**Work to be completed:**
Return, verbatim, the stretch of the value iteration excerpt from "env = SmartSupplierEnv()" through "in 6 iterations.".

**Source extract:**
If the market state were fixed (e.g., always Market State 1), the optimal policy would favor producing Product A heavily due to its consistently higher reward.

However, because the market changes randomly each day, the policy learned using dynamic programming becomes adaptive. It accounts for both possibilities and spreads risk—choosing more flexible or balanced production when uncertainty is high.

On the last day, the policy tends to be more aggressive, using up all available resources since there's no future to plan for. This is a clear indicator of the dynamic programming approach considering the finite time horizon in decision-making.



In [11]:
# --- Main Execution ---

env = SmartSupplierEnv()
V, policy = value_iteration(env)
simulate_policy(env, policy)
analyze_policy(policy, env)



Value iteration converged in 6 iterations.
Average total reward over 1000 runs: $122.49
Policy Analysis for Day 1 with 10 RM:
  Market State 1: Action → 3A and 0B
  Market State 2: Action → 0A and 5B

Policy behavior with low RM:
  RM = 0: Action → 0A and 0B
  RM = 1: Action → 0A and 0B
  RM = 2: Action → 0A and 0B
  RM = 3: Action → 0A and 0B
  RM = 4: Action → 2A and 0B
  RM = 5: Action → 2A and 0B

Policy on last day (Day 5):
  Market 1: Action → 3A and 0B
  Market 2: Action → 0A and 5B

**Given records:**
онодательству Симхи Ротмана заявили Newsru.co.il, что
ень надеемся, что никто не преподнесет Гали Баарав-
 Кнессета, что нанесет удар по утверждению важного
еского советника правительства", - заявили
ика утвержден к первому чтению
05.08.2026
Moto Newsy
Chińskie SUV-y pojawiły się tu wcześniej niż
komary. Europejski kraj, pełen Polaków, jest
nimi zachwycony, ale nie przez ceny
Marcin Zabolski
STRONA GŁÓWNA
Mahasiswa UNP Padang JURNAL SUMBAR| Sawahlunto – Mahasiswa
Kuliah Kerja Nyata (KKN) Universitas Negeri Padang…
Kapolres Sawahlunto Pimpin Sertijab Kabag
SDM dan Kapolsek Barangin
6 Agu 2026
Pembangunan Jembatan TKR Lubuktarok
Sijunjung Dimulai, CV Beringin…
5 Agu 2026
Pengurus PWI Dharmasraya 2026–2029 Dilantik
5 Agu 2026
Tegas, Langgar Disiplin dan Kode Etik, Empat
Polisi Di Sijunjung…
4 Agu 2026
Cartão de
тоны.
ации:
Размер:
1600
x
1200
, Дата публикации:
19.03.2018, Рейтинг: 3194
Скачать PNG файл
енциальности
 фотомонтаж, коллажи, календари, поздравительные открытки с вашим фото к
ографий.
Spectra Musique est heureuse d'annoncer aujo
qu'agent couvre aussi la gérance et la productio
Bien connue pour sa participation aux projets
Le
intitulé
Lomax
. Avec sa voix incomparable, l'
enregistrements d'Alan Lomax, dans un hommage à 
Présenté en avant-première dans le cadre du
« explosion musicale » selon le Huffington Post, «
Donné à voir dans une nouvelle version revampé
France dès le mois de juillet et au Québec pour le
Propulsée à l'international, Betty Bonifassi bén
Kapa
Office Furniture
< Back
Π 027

**Your response:**
env = SmartSupplierEnv()
V, policy = value_iteration(env)
simulate_policy(env, policy)
analyze_policy(policy, env)



Value iteration converged in 6 iterations.